Ouzts v. State Highway Department
Decision Date | 23 June 1931 |
Docket Number | 13187. |
Parties | OUZTS v. STATE HIGHWAY DEPARTMENT. |
Court | South Carolina Supreme Court |
Appeal from Common Pleas Circuit Court of Greenwood County; J. Henry Johnson, Judge.
Action by J. O. Ouzts, as guardian ad litem of Nina B. Ouzts against the State Highway Department. Judgment for plaintiff and defendant appeals.
Reversed and complaint dismissed.
John M Daniel, Atty. Gen., Cordie Page and J. Ivey Humphrey, Asst. Attys. Gen., and W. L. Daniel, of Greenwood, for appellant.
W. H. Nicholson and S. H. McGhee, both of Greenwood, for respondent.
This is an action for damages for personal injuries, brought under the act of 1928 (35 Stat. p. 2055). The complaint alleges that "the plaintiff *** is the duly appointed guardian ad litem of his daughter, Nina B. Ouzts, a minor six years of age"; that, on September 30, 1929, while walking along one of the public highways of the state, she was struck and injured by a truck owned and operated by the state highway department; that neither she nor the persons charged with her custody and control brought about her injuries or negligently contributed thereto, but that such injuries were due solely to the negligent acts of the defendant and its agents in the following particulars:
The defendant admitted that, though a department of the state government, it may be sued on certain causes of action under conditions provided by law, but denied that "the plaintiff or the complaint in this action comes within the provisions of the statute." It also denied that Nina B. Ouzts was injured in the manner set out in the complaint or through any negligence of the defendant, and alleged that any injuries she may have sustained were due to her own negligence or "to the negligence of her parent, the plaintiff in this action, in permitting the said child, without proper supervision, to be playing *** in the traveled portion of a highway where the traffic is very heavy, which facts were known to the plaintiff."
The defendant also served notice that it would interpose an oral demurrer on the grounds:
The plaintiff thereafter, on April 18, 1930, gave notice of a motion to amend the complaint, by alleging the filing of a claim with the state highway department. On call of the case for trial, the court heard the motions, allowed the amendment, and overruled the demurrer.

Data extract:
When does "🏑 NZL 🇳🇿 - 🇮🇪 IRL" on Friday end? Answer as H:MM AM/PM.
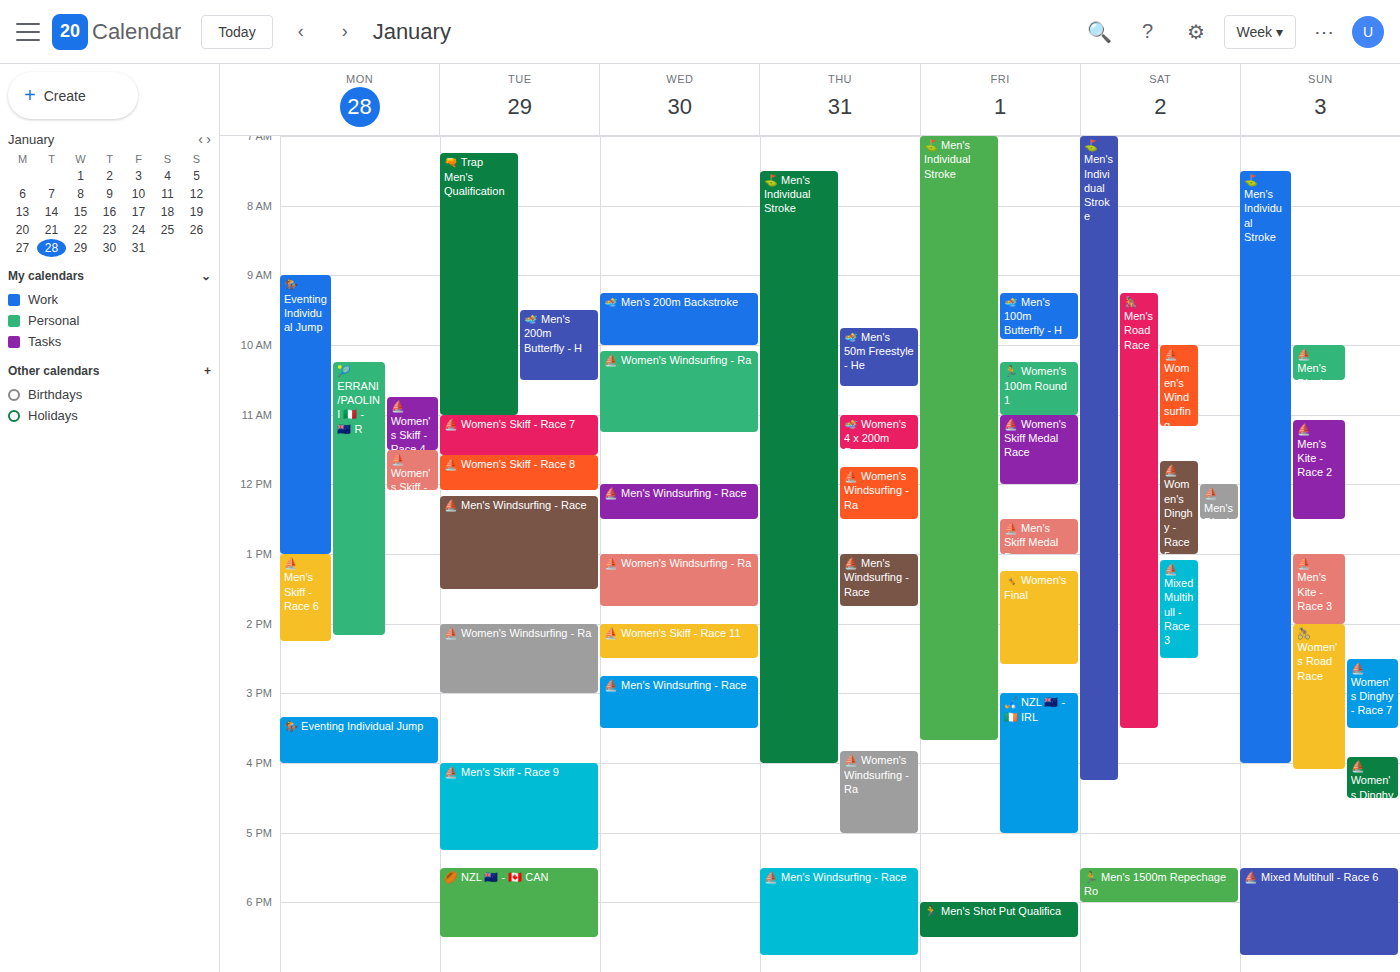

What is being asked: Print the stretch of the Ouzts v. State Highway Department case from "Action by J." through "and complaint dismissed.", word for word.

The solution:
Action by J. O. Ouzts, as guardian ad litem of Nina B. Ouzts against the State Highway Department. Judgment for plaintiff and defendant appeals.
Reversed and complaint dismissed.